[SET EXERCISE] Replace "Point out" with "Show" throughout the records, keeping everything else the same, and leave the pictures out of your answer.

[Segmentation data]

--- start ---

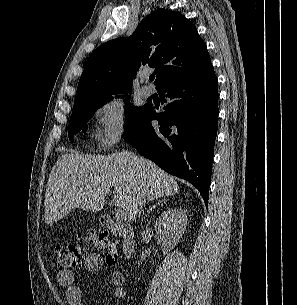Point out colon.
Masks as SVG:
<instances>
[{"instance_id":"5ec220e1","label":"colon","mask_w":297,"mask_h":305,"mask_svg":"<svg viewBox=\"0 0 297 305\" xmlns=\"http://www.w3.org/2000/svg\"><path fill=\"white\" fill-rule=\"evenodd\" d=\"M87 249H97L105 252L107 261L111 264L118 261L117 249L108 235L105 232L92 230L80 235L75 243L57 245L54 250L55 267L60 271L76 267L85 259Z\"/></svg>"}]
</instances>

--- end ---

[RESULT BELOW]
Show colon.
Masks as SVG:
<instances>
[{"instance_id":"5ec220e1","label":"colon","mask_w":297,"mask_h":305,"mask_svg":"<svg viewBox=\"0 0 297 305\" xmlns=\"http://www.w3.org/2000/svg\"><path fill=\"white\" fill-rule=\"evenodd\" d=\"M87 249H97L105 252L107 261L111 264L118 261L117 249L108 235L105 232L92 230L80 235L75 243L57 245L54 250L55 267L60 271L76 267L85 259Z\"/></svg>"}]
</instances>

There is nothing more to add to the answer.